[What the task asks] Reproduce exactly, from the data that follows, the line with "left knee: (96, 157)", the line with "left hip: (155, 130)", and every line that lies between them.

[Data under study]
*** Block opens ***

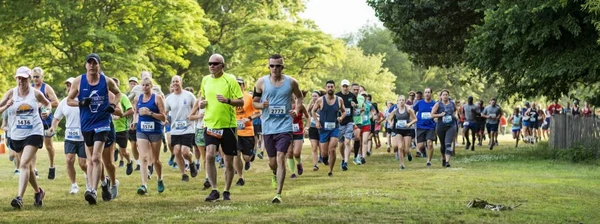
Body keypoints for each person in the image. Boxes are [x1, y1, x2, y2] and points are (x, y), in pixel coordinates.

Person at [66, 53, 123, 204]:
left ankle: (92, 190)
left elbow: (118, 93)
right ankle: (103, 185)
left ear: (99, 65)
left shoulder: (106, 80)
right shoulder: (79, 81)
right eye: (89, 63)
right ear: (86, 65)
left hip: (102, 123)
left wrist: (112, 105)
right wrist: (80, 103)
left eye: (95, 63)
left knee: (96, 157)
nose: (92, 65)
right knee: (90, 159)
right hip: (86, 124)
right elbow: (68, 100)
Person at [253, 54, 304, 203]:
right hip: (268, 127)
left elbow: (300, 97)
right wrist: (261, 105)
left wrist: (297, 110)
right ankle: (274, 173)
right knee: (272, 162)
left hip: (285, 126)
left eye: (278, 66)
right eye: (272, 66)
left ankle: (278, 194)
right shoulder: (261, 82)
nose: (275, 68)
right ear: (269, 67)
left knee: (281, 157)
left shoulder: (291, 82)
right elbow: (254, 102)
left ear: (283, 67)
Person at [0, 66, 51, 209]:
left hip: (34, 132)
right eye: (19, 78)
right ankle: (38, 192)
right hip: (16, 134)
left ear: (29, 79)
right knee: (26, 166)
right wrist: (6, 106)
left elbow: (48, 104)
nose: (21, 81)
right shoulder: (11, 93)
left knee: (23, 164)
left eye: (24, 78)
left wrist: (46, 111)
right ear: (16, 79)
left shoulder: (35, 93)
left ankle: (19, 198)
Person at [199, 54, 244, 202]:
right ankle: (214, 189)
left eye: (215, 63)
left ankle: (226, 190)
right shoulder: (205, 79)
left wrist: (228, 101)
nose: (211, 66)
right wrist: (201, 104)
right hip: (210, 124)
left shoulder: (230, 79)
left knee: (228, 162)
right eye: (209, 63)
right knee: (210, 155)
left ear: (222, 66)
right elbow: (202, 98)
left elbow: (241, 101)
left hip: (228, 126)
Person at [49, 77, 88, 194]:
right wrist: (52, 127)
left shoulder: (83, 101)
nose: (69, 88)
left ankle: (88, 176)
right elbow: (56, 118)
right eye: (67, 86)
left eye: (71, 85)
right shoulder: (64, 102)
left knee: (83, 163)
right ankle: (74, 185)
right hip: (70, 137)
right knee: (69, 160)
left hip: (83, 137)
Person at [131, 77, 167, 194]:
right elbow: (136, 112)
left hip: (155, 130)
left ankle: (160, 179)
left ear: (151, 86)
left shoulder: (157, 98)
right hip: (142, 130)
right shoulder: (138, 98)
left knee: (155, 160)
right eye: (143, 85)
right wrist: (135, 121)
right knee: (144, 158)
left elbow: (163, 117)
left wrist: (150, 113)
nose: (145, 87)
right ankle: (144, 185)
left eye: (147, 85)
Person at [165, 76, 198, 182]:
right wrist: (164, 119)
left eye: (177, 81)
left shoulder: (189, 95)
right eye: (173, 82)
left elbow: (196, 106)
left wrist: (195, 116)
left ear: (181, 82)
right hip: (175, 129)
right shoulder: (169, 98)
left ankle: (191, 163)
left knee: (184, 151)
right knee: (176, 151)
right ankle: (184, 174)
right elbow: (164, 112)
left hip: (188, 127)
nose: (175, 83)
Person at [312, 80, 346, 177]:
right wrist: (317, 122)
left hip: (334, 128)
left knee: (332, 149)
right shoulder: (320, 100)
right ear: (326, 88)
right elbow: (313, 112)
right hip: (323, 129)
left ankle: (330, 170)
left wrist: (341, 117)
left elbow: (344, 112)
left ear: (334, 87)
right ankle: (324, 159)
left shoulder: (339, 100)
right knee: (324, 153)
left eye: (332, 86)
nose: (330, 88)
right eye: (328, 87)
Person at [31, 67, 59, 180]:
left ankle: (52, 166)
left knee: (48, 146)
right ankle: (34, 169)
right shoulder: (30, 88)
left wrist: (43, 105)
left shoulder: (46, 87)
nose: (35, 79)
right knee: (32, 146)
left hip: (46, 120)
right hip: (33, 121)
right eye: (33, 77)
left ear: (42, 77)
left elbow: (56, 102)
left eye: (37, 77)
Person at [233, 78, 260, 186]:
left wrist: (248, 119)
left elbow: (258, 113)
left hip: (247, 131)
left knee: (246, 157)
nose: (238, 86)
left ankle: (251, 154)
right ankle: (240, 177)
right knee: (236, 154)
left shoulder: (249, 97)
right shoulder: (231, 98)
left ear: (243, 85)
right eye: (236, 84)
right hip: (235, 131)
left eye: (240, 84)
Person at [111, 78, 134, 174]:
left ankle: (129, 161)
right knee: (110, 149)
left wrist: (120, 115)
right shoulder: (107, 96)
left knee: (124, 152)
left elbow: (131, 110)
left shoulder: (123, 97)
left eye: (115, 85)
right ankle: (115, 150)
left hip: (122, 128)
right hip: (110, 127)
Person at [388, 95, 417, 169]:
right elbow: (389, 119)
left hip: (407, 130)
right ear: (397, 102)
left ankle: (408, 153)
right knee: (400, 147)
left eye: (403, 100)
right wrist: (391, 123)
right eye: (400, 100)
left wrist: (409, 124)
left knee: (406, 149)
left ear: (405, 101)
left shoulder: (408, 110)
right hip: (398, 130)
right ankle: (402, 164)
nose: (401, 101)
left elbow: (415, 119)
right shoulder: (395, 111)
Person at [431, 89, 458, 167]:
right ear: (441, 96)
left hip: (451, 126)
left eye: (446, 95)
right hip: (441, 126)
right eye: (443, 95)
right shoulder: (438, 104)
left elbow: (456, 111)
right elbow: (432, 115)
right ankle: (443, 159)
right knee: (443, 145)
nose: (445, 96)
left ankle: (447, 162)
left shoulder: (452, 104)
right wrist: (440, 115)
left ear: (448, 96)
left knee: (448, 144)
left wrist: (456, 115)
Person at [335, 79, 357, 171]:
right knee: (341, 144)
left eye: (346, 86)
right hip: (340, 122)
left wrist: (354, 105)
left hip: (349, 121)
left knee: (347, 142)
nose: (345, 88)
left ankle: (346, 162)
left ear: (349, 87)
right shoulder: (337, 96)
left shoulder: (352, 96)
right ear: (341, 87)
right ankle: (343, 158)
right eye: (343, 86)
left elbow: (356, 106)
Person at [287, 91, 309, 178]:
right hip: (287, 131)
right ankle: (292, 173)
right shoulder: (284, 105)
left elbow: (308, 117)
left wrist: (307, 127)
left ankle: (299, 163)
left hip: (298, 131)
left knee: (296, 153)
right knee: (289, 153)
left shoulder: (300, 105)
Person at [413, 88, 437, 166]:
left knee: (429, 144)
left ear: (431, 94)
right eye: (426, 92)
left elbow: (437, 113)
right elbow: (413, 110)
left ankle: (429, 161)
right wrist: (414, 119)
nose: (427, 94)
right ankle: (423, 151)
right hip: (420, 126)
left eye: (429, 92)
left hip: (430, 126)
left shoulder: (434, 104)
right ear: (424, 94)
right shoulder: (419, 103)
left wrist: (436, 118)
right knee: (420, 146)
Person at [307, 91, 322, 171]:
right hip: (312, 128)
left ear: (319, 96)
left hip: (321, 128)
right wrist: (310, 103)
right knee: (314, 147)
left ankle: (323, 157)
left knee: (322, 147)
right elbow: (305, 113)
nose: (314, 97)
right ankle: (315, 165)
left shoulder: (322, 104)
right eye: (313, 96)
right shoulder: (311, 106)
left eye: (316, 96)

*** Block closes ***
*** Block opens ***

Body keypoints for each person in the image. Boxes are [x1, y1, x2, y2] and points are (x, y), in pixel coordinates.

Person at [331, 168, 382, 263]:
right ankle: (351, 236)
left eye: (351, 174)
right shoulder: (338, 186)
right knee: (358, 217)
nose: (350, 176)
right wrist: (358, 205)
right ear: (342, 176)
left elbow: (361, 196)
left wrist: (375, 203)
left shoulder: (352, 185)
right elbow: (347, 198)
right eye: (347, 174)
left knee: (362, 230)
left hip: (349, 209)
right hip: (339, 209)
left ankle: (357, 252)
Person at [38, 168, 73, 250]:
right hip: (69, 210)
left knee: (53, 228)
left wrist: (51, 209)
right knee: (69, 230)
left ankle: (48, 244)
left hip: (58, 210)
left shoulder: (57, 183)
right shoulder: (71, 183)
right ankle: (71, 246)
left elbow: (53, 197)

*** Block closes ***

[Result of the task]
left knee: (96, 157)
nose: (92, 65)
right knee: (90, 159)
right hip: (86, 124)
right elbow: (68, 100)
Person at [253, 54, 304, 203]:
right hip: (268, 127)
left elbow: (300, 97)
right wrist: (261, 105)
left wrist: (297, 110)
right ankle: (274, 173)
right knee: (272, 162)
left hip: (285, 126)
left eye: (278, 66)
right eye: (272, 66)
left ankle: (278, 194)
right shoulder: (261, 82)
nose: (275, 68)
right ear: (269, 67)
left knee: (281, 157)
left shoulder: (291, 82)
right elbow: (254, 102)
left ear: (283, 67)
Person at [0, 66, 51, 209]:
left hip: (34, 132)
right eye: (19, 78)
right ankle: (38, 192)
right hip: (16, 134)
left ear: (29, 79)
right knee: (26, 166)
right wrist: (6, 106)
left elbow: (48, 104)
nose: (21, 81)
right shoulder: (11, 93)
left knee: (23, 164)
left eye: (24, 78)
left wrist: (46, 111)
right ear: (16, 79)
left shoulder: (35, 93)
left ankle: (19, 198)
Person at [199, 54, 244, 202]:
right ankle: (214, 189)
left eye: (215, 63)
left ankle: (226, 190)
right shoulder: (205, 79)
left wrist: (228, 101)
nose: (211, 66)
right wrist: (201, 104)
right hip: (210, 124)
left shoulder: (230, 79)
left knee: (228, 162)
right eye: (209, 63)
right knee: (210, 155)
left ear: (222, 66)
right elbow: (202, 98)
left elbow: (241, 101)
left hip: (228, 126)
Person at [49, 77, 88, 194]:
right wrist: (52, 127)
left shoulder: (83, 101)
nose: (69, 88)
left ankle: (88, 176)
right elbow: (56, 118)
right eye: (67, 86)
left eye: (71, 85)
right shoulder: (64, 102)
left knee: (83, 163)
right ankle: (74, 185)
right hip: (70, 137)
right knee: (69, 160)
left hip: (83, 137)
Person at [131, 77, 167, 194]:
right elbow: (136, 112)
left hip: (155, 130)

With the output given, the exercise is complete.